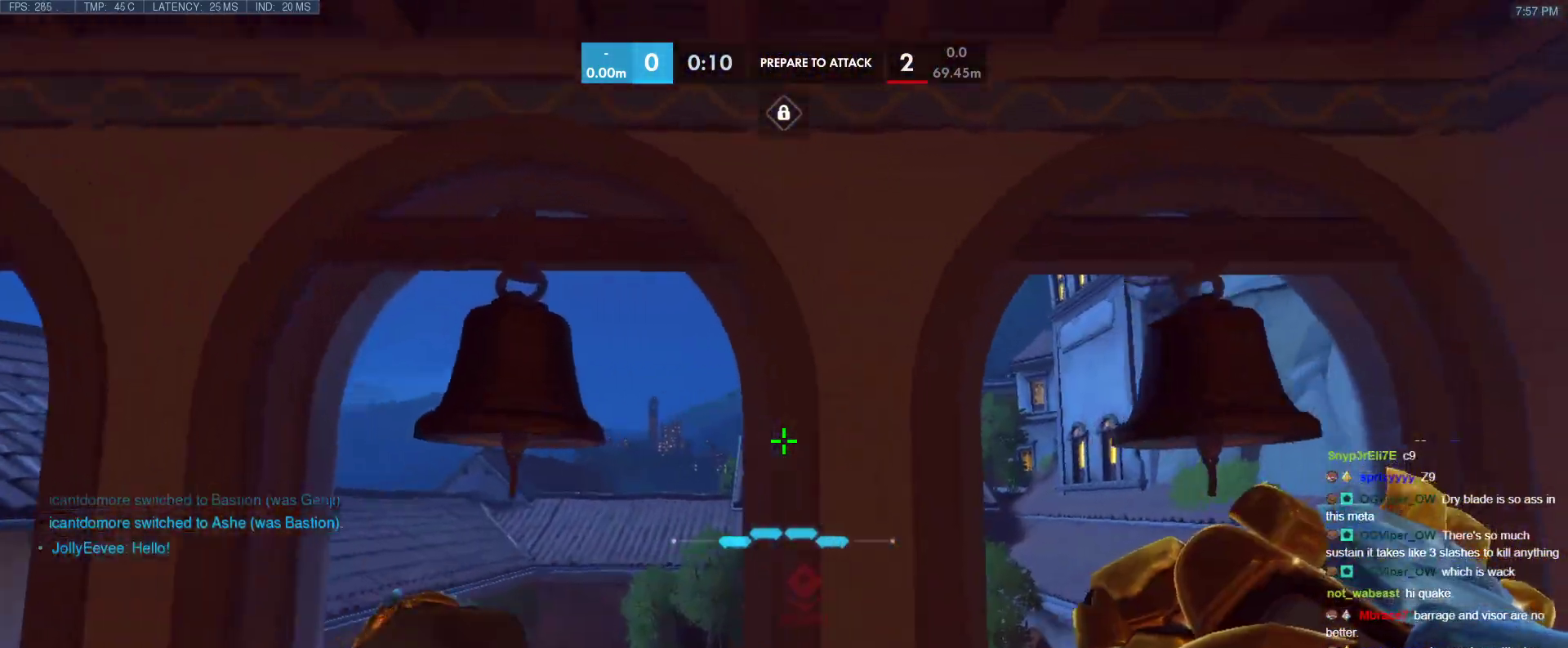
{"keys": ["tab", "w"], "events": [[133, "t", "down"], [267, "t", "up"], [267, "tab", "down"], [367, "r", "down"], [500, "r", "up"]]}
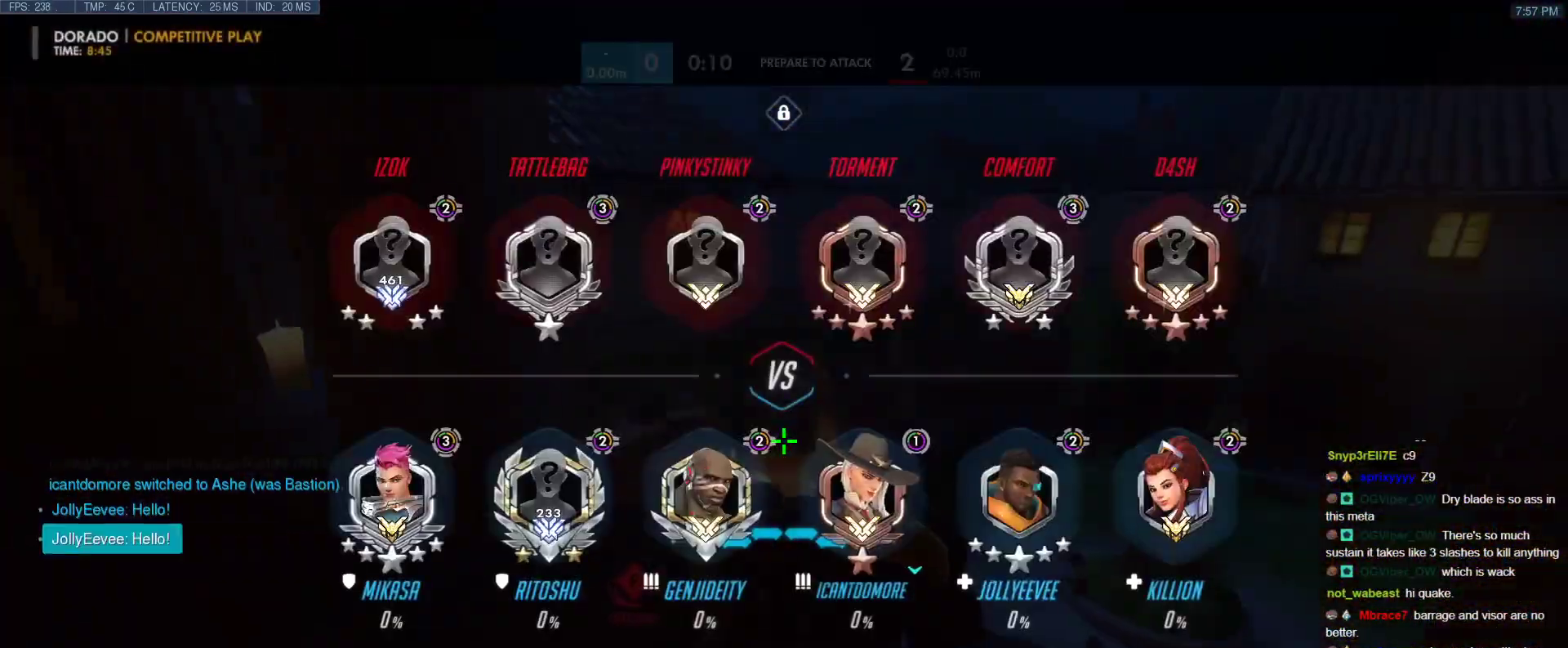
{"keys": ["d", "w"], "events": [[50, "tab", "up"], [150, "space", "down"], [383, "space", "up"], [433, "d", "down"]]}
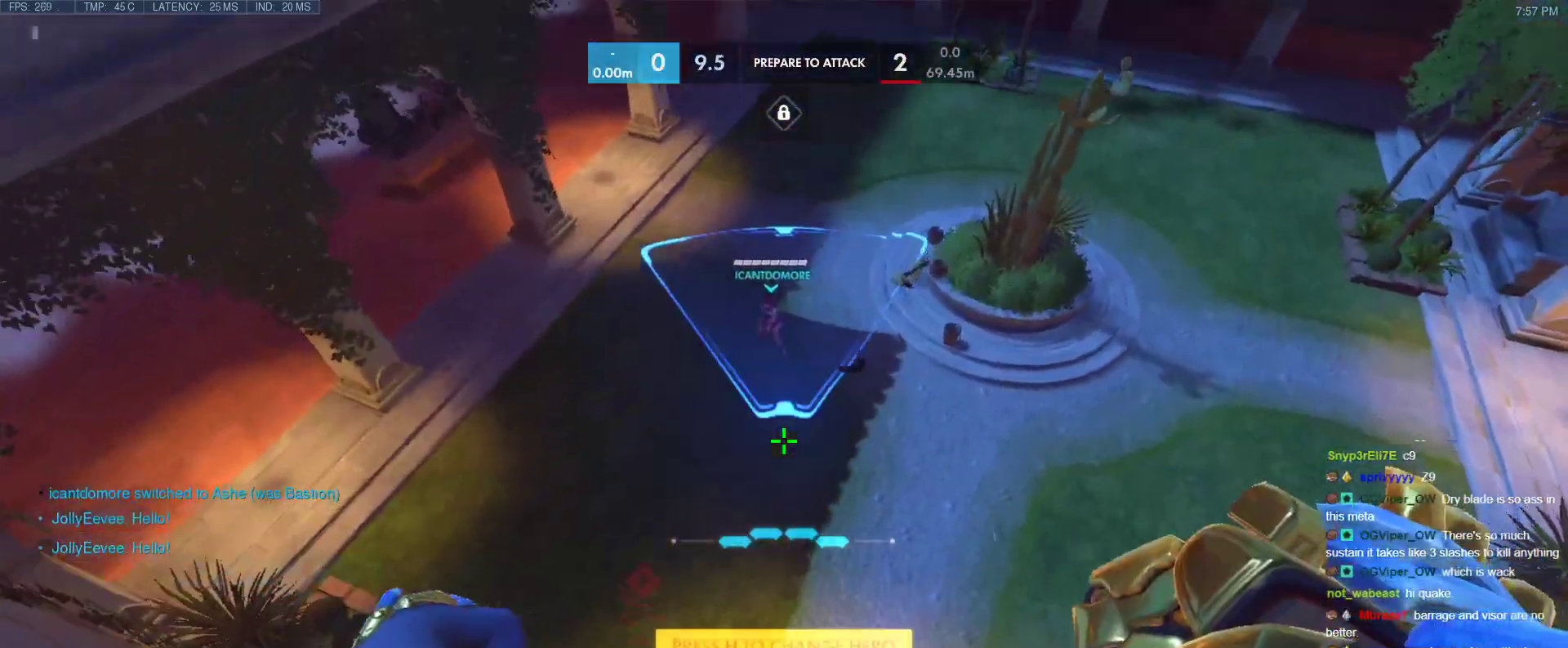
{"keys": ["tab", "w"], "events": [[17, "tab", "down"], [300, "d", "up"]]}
▬▬▬
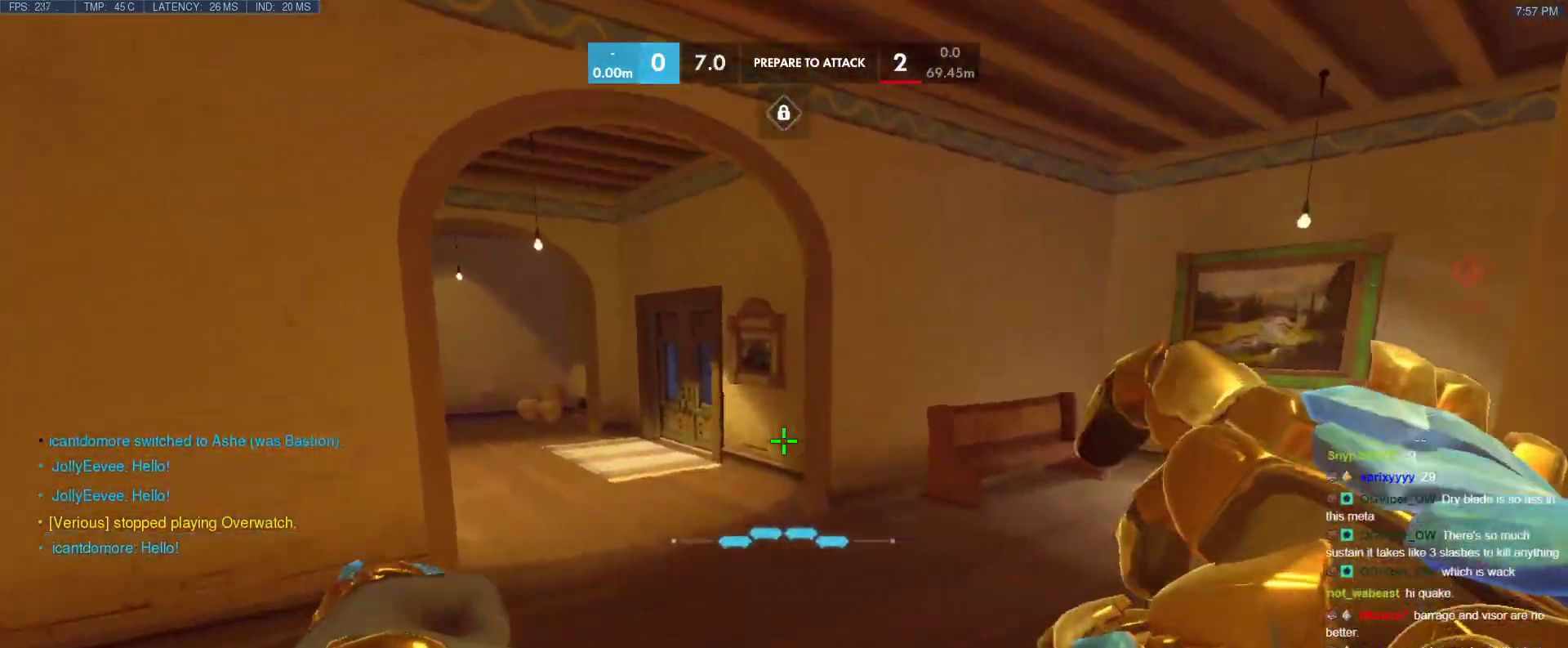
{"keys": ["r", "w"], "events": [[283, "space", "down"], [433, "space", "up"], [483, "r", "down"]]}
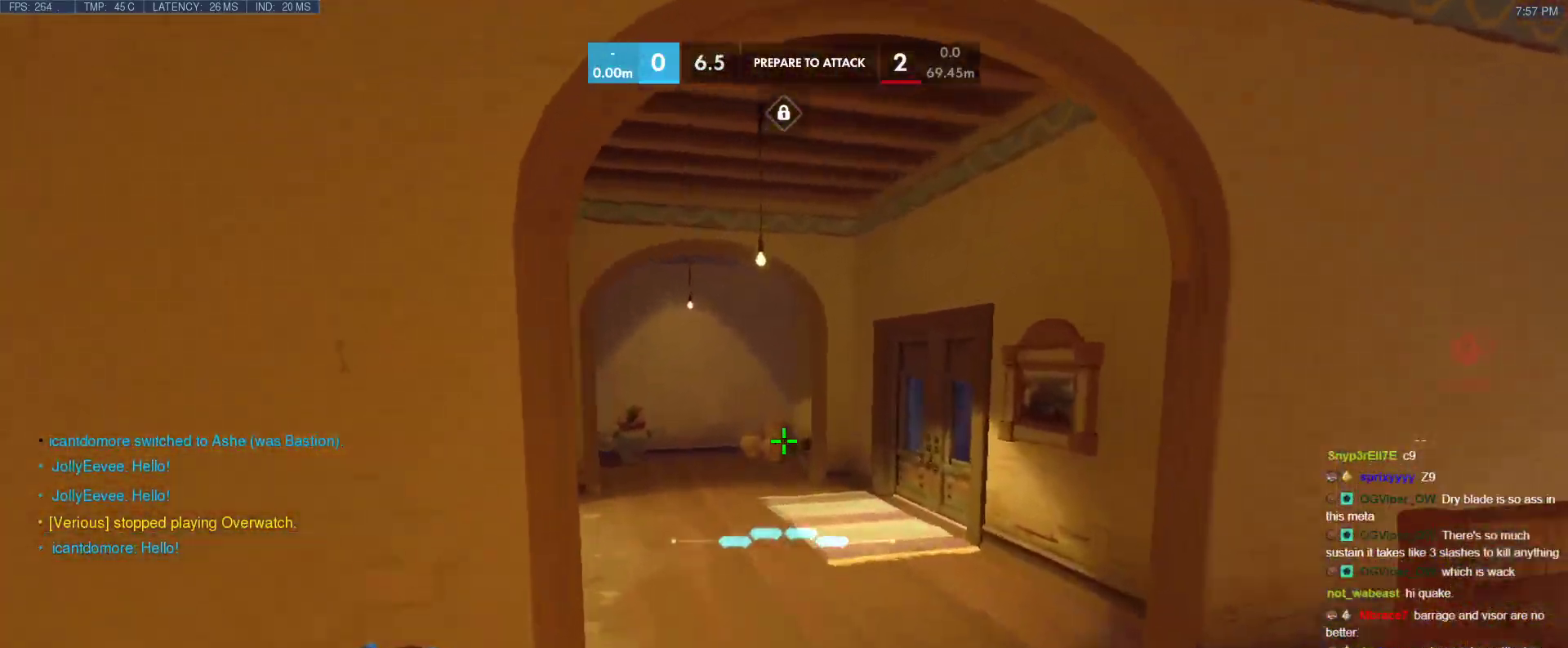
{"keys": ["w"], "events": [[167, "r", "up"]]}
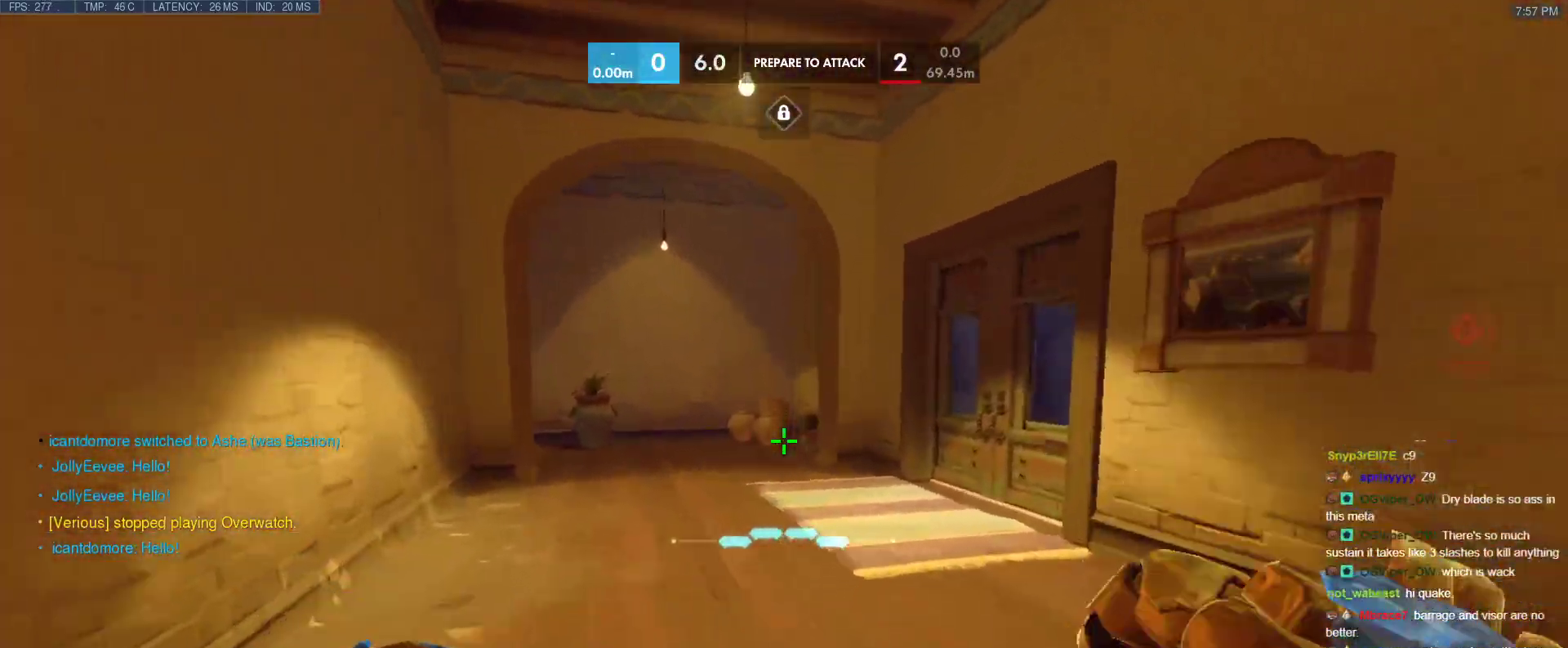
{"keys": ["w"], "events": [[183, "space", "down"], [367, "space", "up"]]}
▬▬▬
EXERCISE INSTRUCTIONS:
What lines in the material above hold the word "down"? Pull them out.

COMPLETED TASK:
{"keys": ["tab", "w"], "events": [[133, "t", "down"], [267, "t", "up"], [267, "tab", "down"], [367, "r", "down"], [500, "r", "up"]]}
{"keys": ["d", "w"], "events": [[50, "tab", "up"], [150, "space", "down"], [383, "space", "up"], [433, "d", "down"]]}
{"keys": ["tab", "w"], "events": [[17, "tab", "down"], [300, "d", "up"]]}
{"keys": ["r", "w"], "events": [[283, "space", "down"], [433, "space", "up"], [483, "r", "down"]]}
{"keys": ["w"], "events": [[183, "space", "down"], [367, "space", "up"]]}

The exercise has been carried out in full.